I hope we don’t see another year like 2014. So much pain, so much tragedy, so little understanding. From the deaths of too many unarmed young, black men across the country to the widespread phenomena of rape and assault of women on college campuses, from the suicide of yet another misunderstood and mistreated transgender teen to the continued exportation of hatred toward LGBT people by the Religious Right, from spousal abuse by NFL players (and far too many others) to the abuse of the environment by nearly all of us, it was a sad and tragic year in our country.
Perhaps the only thing more alarming than these injustices themselves (no small thing) was the public’s reactions to them. Within minutes, it seems, of the disclosures of these tragic events, large numbers of people chose a side and stuck to it. All the subsequent facts didn’t seem to matter. Most of us just neatly tucked the newest revelation into our already-decided narrative of how the world works – whether it was about race, gender, sexual violence or climate-change denial. And in so many of these events, the pattern of “blame the victim” was quickly in evidence. No more facts needed, thank you. Already decided. She/he/they got what they deserved. They brought it on themselves. If she hadn’t dressed so seductively….If he hadn’t resisted arrest….If she hadn’t gotten drunk….If he had only acted like a boy instead of being such a sissy….If she hadn’t sassed her husband….If he had only showed a little respect to the officer….

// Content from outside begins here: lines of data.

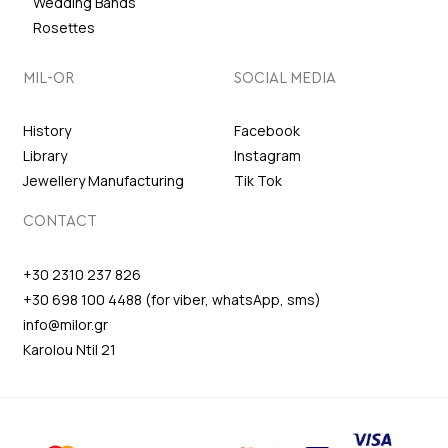
Wedding Bands
Rosettes
MIL-OR
SOCIAL MEDIA
History
Facebook
Library
Instagram
Jewellery Manufacturing
Tik Tok
CONTACT
+30 2310 237 826
+30 698 100 4488 (for viber, whatsApp, sms)
info@milor.gr
Karolou Ntil 21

We face a lot of problems at this moment in our national and global history. Perhaps it always seems that way at the time, but surely we face our fair share right now. What is most troubling is our – and I do mean “our” and not “their” – never treating these situations as learning opportunities. I don’t mean that in some airy-fairy, liberal, totally “nice” way, but rather asking the serious question, “What do I have to learn from this?” and “Do I really want to learn?”
I was once speaking at Colby College in Maine, and during my talk, I spoke about why I was so grateful for the experience of being gay. As a white, educated, Western, middle-class male, I possess most of the unearned privilege the world has to offer. But the experience of being gay has been my tiny little window into what it must be like to be a woman, a person of color, someone in a wheelchair, a transgender person, a profoundly poor person, an immigrant in a strange land. In that speech, I had casually joked: “I don’t know how you straight white guys ever get it!”

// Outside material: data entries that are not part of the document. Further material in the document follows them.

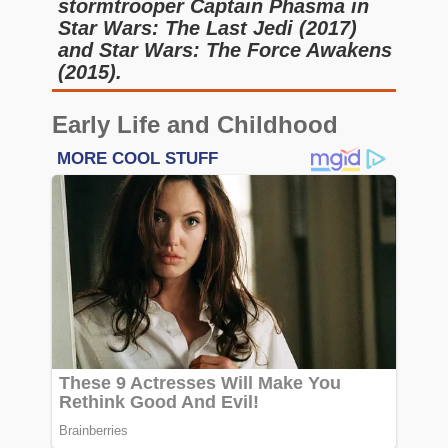
stormtrooper Captain Phasma in
Star Wars: The Last Jedi (2017)
and Star Wars: The Force Awakens
(2015).
Early Life and Childhood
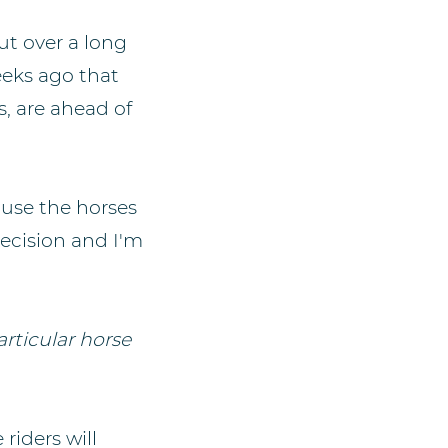
ut over a long
eeks ago that
s, are ahead of
 use the horses
decision and I'm
articular horse
riders will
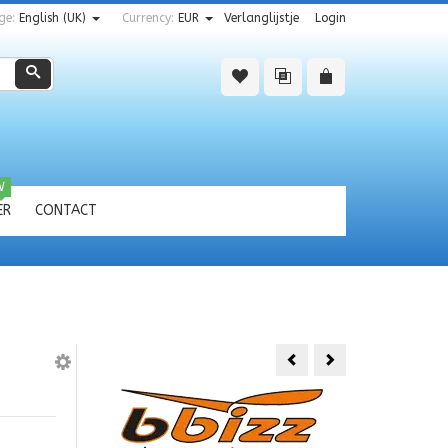
ge:
English (UK)
Currency:
EUR
Verlanglijstje
Login
Zoeken
W
ER
CONTACT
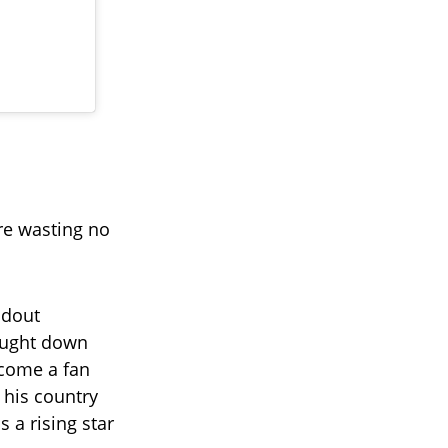
re wasting no
ndout
ought down
come a fan
 his country
 a rising star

After that speech, many of the students gathered around to talk further. One of them was an 18-year-old freshman who said to me, “I have an answer to your question about how we straight white guys ever get it!” And then he laid out his simple and profound answer: “I listen to you. And then I believe you.” I was dumbstruck by its simplicity and its truth.
Here’s what I took him to mean: I respect you enough to listen to what you have to say, what you have to tell me about what it’s like to be you. And then I believe you. It may not be my experienced truth, because we have different life circumstances, we are a different race, a different gender, a different sexual orientation, we are differently abled, our pasts and our families are different. But I can believe it is your experienced truth. And then we can begin a conversation about what makes our truths different, and whether or not there is room in this world for both of our truths, and many others. And how we want to live our lives in light of those differences.
When I am confronted by people who are different from me, circumstances that I have never had to deal with, and seemingly intractable problems I don’t understand, I first need to listen. I need to resist my temptation to make the person or situation into someone or something I do understand, who falls into only my categories. I need to resist my urge to talk them into my truth, just so I can feel more comfortable and secure. And I need to ask why their truth makes me so defensive, as if my truth is the only truth. And then I need to listen for his or her answer.
This is what I think compassion is. It is respecting another person so much that I am willing to listen and then believe someone else’s truth. That is the motivation behind such well-worn adages as “walk in someone else’s moccasins” and “love your neighbor as yourself.” That kind of compassion might go a long way toward helping us begin to respond to a hurting world. It is the kind of compassion espoused by every world religion and every revered religious leader. For me, as a Christian, it is what Jesus was all about. Not judging, but listening. Not criticizing, but trying to understand. Finding the common bonds that help us realize that we have far more in common than that which separates us.
Why don’t we try a little more compassion in 2015?